Nowadays we have Skype and WhatsApp and other ways to stay in contact with Ireland, but there’s still a profound disconnect that harms us all. “There is finally an Irish diaspora discussion that’s taking place in May in Dublin Castle and it’s being hosted by the Department of Foreign Affairs. I think we are all beginning to catch on and to nurture those ties at last,” Kenna feels.

One returning Irish couple that Kenna interviews in his new film are in their mid-seventies. When Jimmy Hayes met Mary Lloyd they were teenagers in Ireland and they dated until a misunderstanding drove them apart. Both then married other people and lived long happy lives away from each other until their respective partners died.

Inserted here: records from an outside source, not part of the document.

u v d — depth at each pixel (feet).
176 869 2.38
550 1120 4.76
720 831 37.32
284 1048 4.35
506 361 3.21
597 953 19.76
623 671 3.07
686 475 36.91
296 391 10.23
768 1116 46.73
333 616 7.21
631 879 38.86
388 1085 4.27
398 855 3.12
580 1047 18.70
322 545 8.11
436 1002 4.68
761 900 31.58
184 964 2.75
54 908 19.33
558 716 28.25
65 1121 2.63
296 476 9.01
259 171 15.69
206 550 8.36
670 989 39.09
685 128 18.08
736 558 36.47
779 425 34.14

Jimmy Hayes and Mary Lloyd, reunited after 54 years apart, moved back to Ireland together from the U.K.

Jimmy Hayes and Mary Lloyd, reunited after 54 years apart, moved back to Ireland together from the U.K.

When they met up again after a 54-year hiatus, any anxiety they had about how the years would have changed them melted away, especially after they visited their old haunts in Ireland, where they have since retired together, back to the same town where they once went walking together in the 1950s.

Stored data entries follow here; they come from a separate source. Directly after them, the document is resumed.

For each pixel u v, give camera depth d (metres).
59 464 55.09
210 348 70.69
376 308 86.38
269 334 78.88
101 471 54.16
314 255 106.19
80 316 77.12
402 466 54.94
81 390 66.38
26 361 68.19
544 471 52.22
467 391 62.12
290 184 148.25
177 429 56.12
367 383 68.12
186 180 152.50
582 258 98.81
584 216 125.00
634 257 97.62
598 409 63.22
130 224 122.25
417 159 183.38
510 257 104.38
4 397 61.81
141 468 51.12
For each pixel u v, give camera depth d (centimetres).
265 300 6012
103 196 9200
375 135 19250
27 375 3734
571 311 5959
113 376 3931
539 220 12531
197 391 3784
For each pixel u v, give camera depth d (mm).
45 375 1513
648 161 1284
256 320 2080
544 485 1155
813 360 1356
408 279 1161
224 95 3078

“Life is too short, why not be happy,” she says.

Jimmy and Mary’s experience reminded Kenna that he didn’t have a clue how big of a deal it is to leave Ireland and move away and start over. “It’s a massive challenge. I learned that when people come back they find the time they spent away often doesn’t get the recognition it deserves too,” he said.

In fact it’s almost as if a parallel universe opens up on both sides, he adds. Those who leave wonder what would have happened if they’d stayed, and those who stay wonder the same. And that’s a tough one because those questions stay with you throughout your whole life.

What are the things that Kenna discovered emigrants miss the most? “They talk about being among their own. There’s a sense of belonging, comfort and peace that can put a person at ease. It’s very easy to overlook or underestimate how powerful that can be,” he offers.

“Something as simple as a shared sense of humor and the having the craic. There are a hundred little things that can happen in a given day here that all add up to a feeling of belonging.”

Kenna says he wants people to see the film and discuss what people say in it.

“If you’ve gone away and are thinking of coming back I think it would be a really helpful tool. Also people who know in their hearts they will not be coming back might find it helpful too,” he says.

“I want everyone to see the experiences that Irish people actually have and to discuss the sheer range of them to see if we can find more fulfilling ways to leave and come back. It’s time we finally did.”